§ **Job**: Go through the data below and transcribe it exactly. Omit the images.

Source records

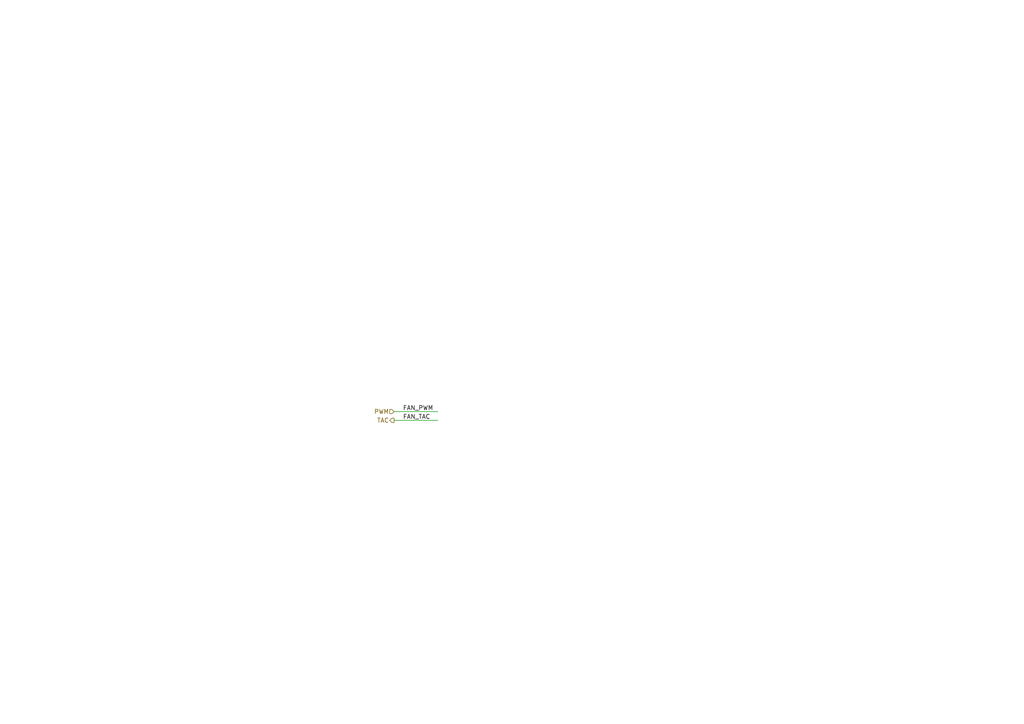
<source format=kicad_sch>
(kicad_sch
	(version 20250114)
	(generator "eeschema")
	(generator_version "9.0")
	(uuid "25835c19-96bd-44c1-9e6f-044aa1c8b181")
	(paper "A4")
	(title_block
		(date "2026-01-14")
		(rev "1.0.0")
		(company "TickLab")
	)
	(lib_symbols)
	(wire
		(pts
			(xy 114.3 119.38) (xy 127 119.38)
		)
		(stroke
			(width 0)
			(type default)
		)
		(uuid "73e01202-6fe0-43f5-89ca-b4f02072e3c8")
	)
	(wire
		(pts
			(xy 114.3 121.92) (xy 127 121.92)
		)
		(stroke
			(width 0)
			(type default)
		)
		(uuid "b9aea63f-cd68-4476-8670-94458628e735")
	)
	(label "FAN_TAC"
		(at 116.84 121.92 0)
		(effects
			(font
				(size 1.27 1.27)
			)
			(justify left bottom)
		)
		(uuid "788ced4a-c1ab-4570-aed6-826c59b3602c")
	)
	(label "FAN_PWM"
		(at 116.84 119.38 0)
		(effects
			(font
				(size 1.27 1.27)
			)
			(justify left bottom)
		)
		(uuid "f430fd0d-6b10-4770-a3c2-14a4f7173c98")
	)
	(hierarchical_label "PWM"
		(shape input)
		(at 114.3 119.38 180)
		(effects
			(font
				(size 1.27 1.27)
			)
			(justify right)
		)
		(uuid "460a181c-b5d0-4555-99be-a05f7dc6b870")
	)
	(hierarchical_label "TAC"
		(shape output)
		(at 114.3 121.92 180)
		(effects
			(font
				(size 1.27 1.27)
			)
			(justify right)
		)
		(uuid "af265d5c-6cd4-4a1c-ab54-fc972f47ae18")
	)
)

</source>
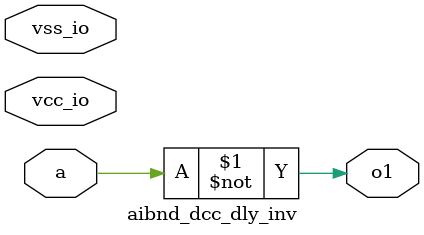
<source format=v>


module aibnd_dcc_dly_inv ( a, o1, vcc_io, vss_io );

  input a;
  output o1;
  input vss_io;
  input vcc_io;


  assign o1 = ~a ;

endmodule



</source>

§ **Exercise answer**:
<source format=kicad_sch>
(kicad_sch
	(version 20250114)
	(generator "eeschema")
	(generator_version "9.0")
	(uuid "25835c19-96bd-44c1-9e6f-044aa1c8b181")
	(paper "A4")
	(title_block
		(date "2026-01-14")
		(rev "1.0.0")
		(company "TickLab")
	)
	(lib_symbols)
	(wire
		(pts
			(xy 114.3 119.38) (xy 127 119.38)
		)
		(stroke
			(width 0)
			(type default)
		)
		(uuid "73e01202-6fe0-43f5-89ca-b4f02072e3c8")
	)
	(wire
		(pts
			(xy 114.3 121.92) (xy 127 121.92)
		)
		(stroke
			(width 0)
			(type default)
		)
		(uuid "b9aea63f-cd68-4476-8670-94458628e735")
	)
	(label "FAN_TAC"
		(at 116.84 121.92 0)
		(effects
			(font
				(size 1.27 1.27)
			)
			(justify left bottom)
		)
		(uuid "788ced4a-c1ab-4570-aed6-826c59b3602c")
	)
	(label "FAN_PWM"
		(at 116.84 119.38 0)
		(effects
			(font
				(size 1.27 1.27)
			)
			(justify left bottom)
		)
		(uuid "f430fd0d-6b10-4770-a3c2-14a4f7173c98")
	)
	(hierarchical_label "PWM"
		(shape input)
		(at 114.3 119.38 180)
		(effects
			(font
				(size 1.27 1.27)
			)
			(justify right)
		)
		(uuid "460a181c-b5d0-4555-99be-a05f7dc6b870")
	)
	(hierarchical_label "TAC"
		(shape output)
		(at 114.3 121.92 180)
		(effects
			(font
				(size 1.27 1.27)
			)
			(justify right)
		)
		(uuid "af265d5c-6cd4-4a1c-ab54-fc972f47ae18")
	)
)

</source>
<source format=v>


module aibnd_dcc_dly_inv ( a, o1, vcc_io, vss_io );

  input a;
  output o1;
  input vss_io;
  input vcc_io;


  assign o1 = ~a ;

endmodule



</source>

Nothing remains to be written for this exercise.